Omit images. Retype all entries verbatim.

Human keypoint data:
-- Opening Marker --
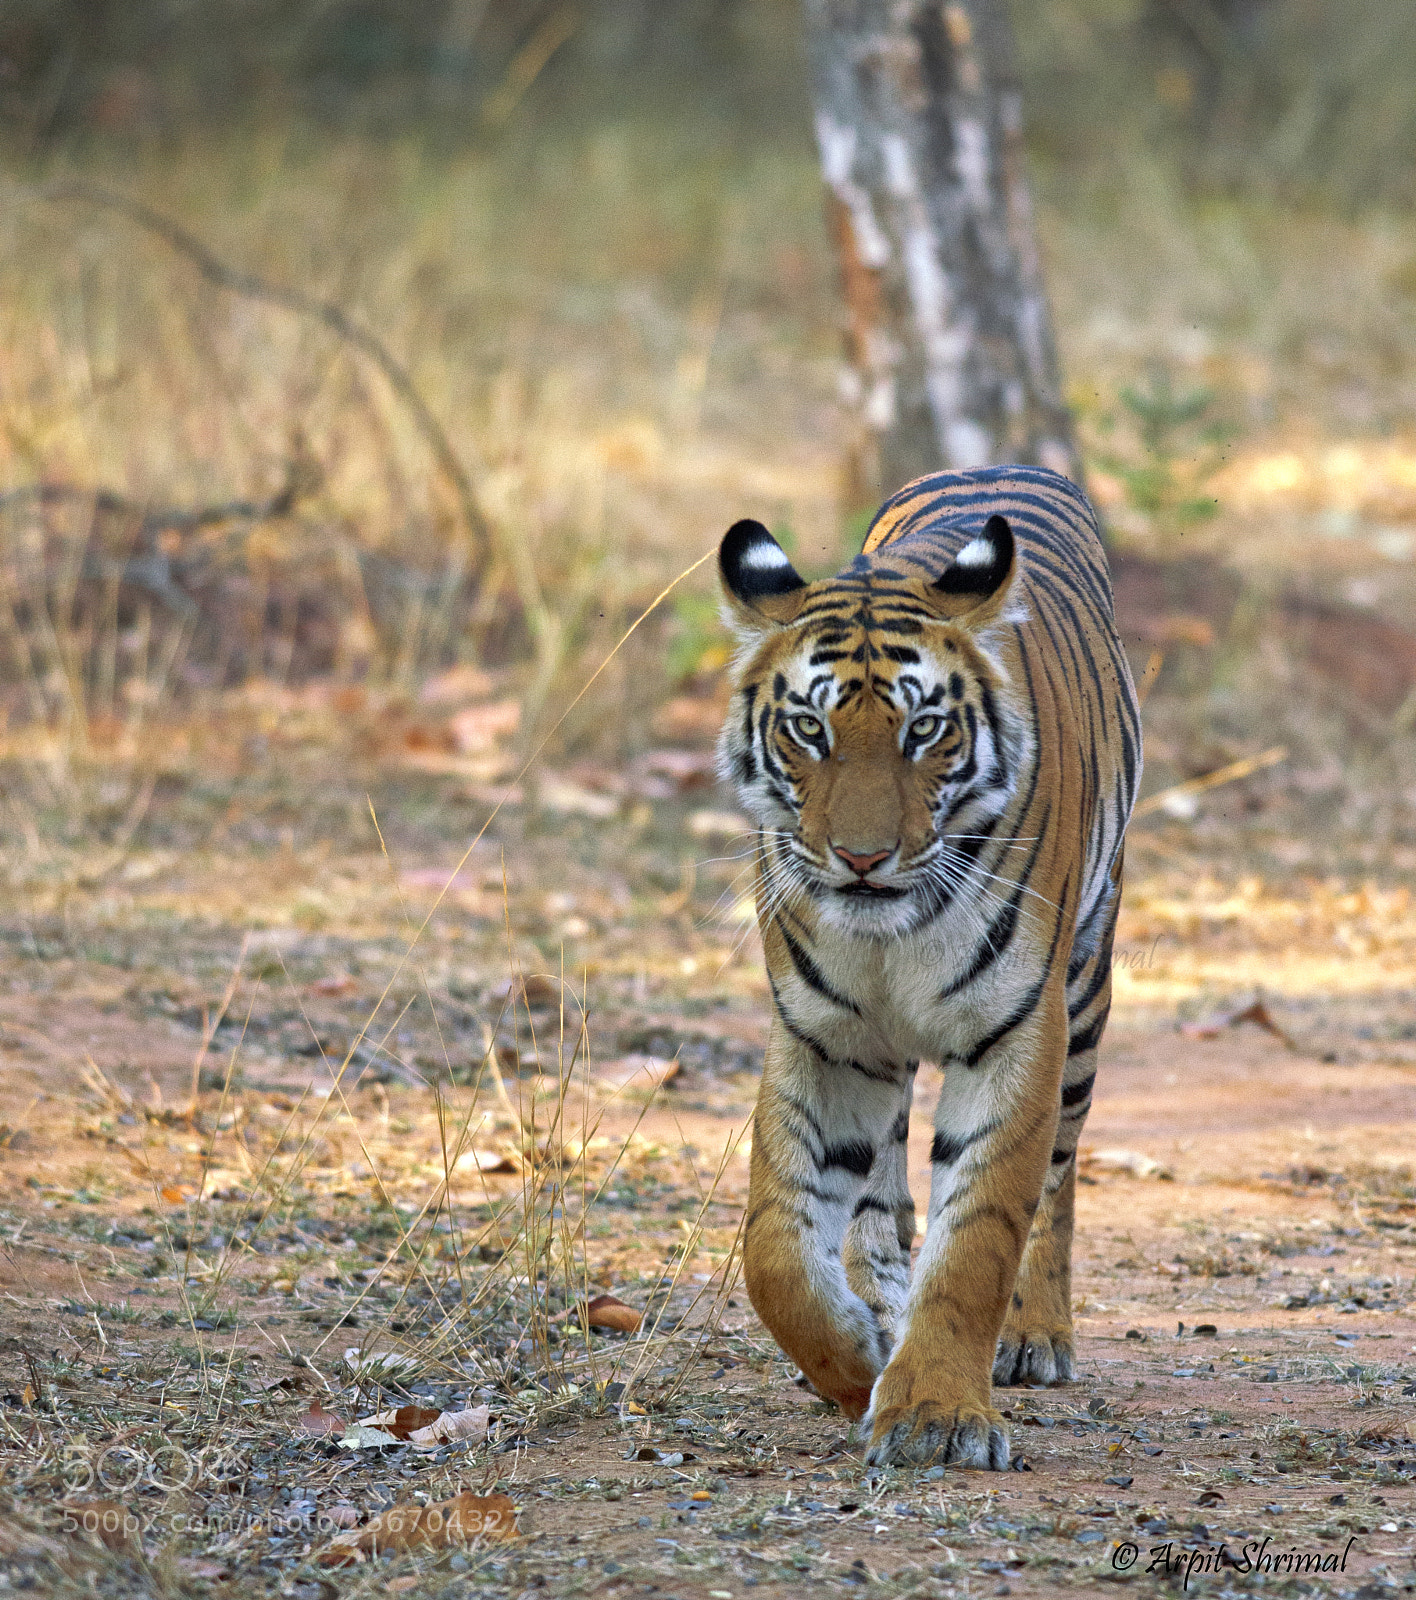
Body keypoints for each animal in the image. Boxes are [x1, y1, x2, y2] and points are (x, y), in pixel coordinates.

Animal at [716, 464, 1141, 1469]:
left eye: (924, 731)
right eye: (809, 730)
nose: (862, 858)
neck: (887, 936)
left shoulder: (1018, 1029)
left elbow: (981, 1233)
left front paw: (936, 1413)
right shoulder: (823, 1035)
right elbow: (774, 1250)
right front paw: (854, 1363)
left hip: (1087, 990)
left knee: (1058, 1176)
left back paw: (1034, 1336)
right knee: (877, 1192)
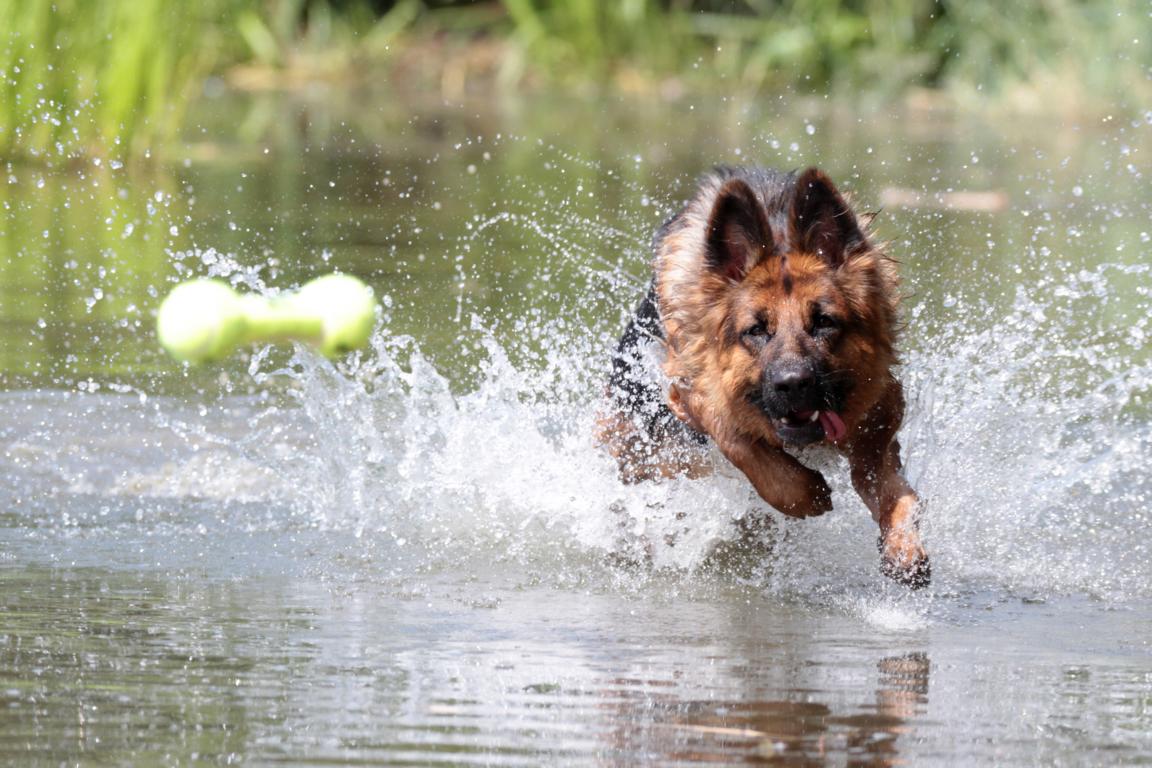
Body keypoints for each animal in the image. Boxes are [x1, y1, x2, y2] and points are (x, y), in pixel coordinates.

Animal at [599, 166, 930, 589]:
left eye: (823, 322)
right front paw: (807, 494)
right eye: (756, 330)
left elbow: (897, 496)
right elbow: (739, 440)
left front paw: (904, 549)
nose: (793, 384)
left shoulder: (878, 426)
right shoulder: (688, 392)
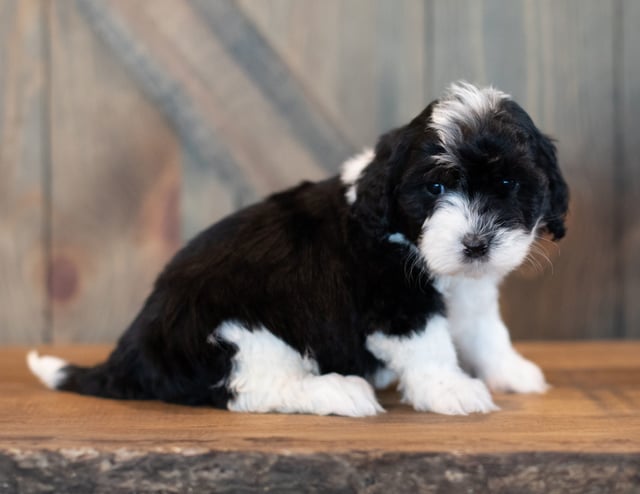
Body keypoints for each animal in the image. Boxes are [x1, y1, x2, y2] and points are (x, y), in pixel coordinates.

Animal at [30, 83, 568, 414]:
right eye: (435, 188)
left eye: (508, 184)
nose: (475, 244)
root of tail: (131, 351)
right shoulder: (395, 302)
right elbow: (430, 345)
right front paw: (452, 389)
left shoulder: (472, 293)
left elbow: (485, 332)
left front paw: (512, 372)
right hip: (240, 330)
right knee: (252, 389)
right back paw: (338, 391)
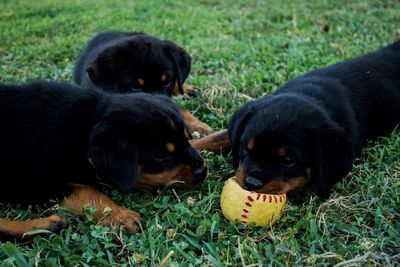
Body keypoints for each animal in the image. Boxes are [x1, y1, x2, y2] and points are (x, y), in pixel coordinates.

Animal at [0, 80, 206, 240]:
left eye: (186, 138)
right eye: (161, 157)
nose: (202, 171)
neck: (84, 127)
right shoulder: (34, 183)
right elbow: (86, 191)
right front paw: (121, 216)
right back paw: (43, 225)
-- Closing Marker --
**Result of this task**:
Body keypoints for each animal in the image. Boxes are [x1, y1, x2, y2] and points are (x, y), in pixel coordinates.

Animal at [716, 464, 1141, 1469]:
left eye: (924, 731)
right eye: (809, 730)
nose: (862, 858)
neck: (887, 936)
left shoulder: (1018, 1029)
left elbow: (981, 1233)
left front paw: (936, 1413)
right shoulder: (823, 1035)
right elbow: (774, 1250)
right front paw: (854, 1363)
left hip: (1087, 990)
left knee: (1058, 1176)
left back paw: (1034, 1336)
right knee: (877, 1192)
Body keypoints for each animal in the image. Boxes are [x1, y1, x2, y2] and points are (x, y), in pixel coordinates.

Animal at [599, 166, 930, 589]:
left eye: (823, 322)
right front paw: (807, 494)
right eye: (756, 330)
left elbow: (897, 496)
right elbow: (739, 440)
left front paw: (904, 549)
nose: (793, 384)
left shoulder: (878, 426)
right shoulder: (688, 392)
Body keypoints for each animal in the image. Boxes are [x1, y1, x2, y2] and points are (x, y), in pixel coordinates.

Animal at [30, 83, 568, 414]:
right eye: (435, 188)
left eye: (508, 184)
nose: (475, 244)
root of tail: (131, 351)
right shoulder: (395, 302)
right elbow: (430, 345)
right front paw: (452, 389)
left shoulder: (472, 293)
left elbow: (485, 332)
left front paw: (512, 372)
right hip: (240, 330)
right knee: (252, 389)
right back paw: (338, 391)
Body keypoints for each animal in the image. Boxes are [x1, y1, x2, y2] and points are (x, y), in pixel coordinates.

Animal at [0, 80, 206, 240]:
left eye: (186, 138)
right eye: (161, 157)
nose: (202, 171)
neck: (84, 127)
right shoulder: (34, 183)
right elbow: (86, 191)
right front paw: (121, 216)
right back paw: (43, 225)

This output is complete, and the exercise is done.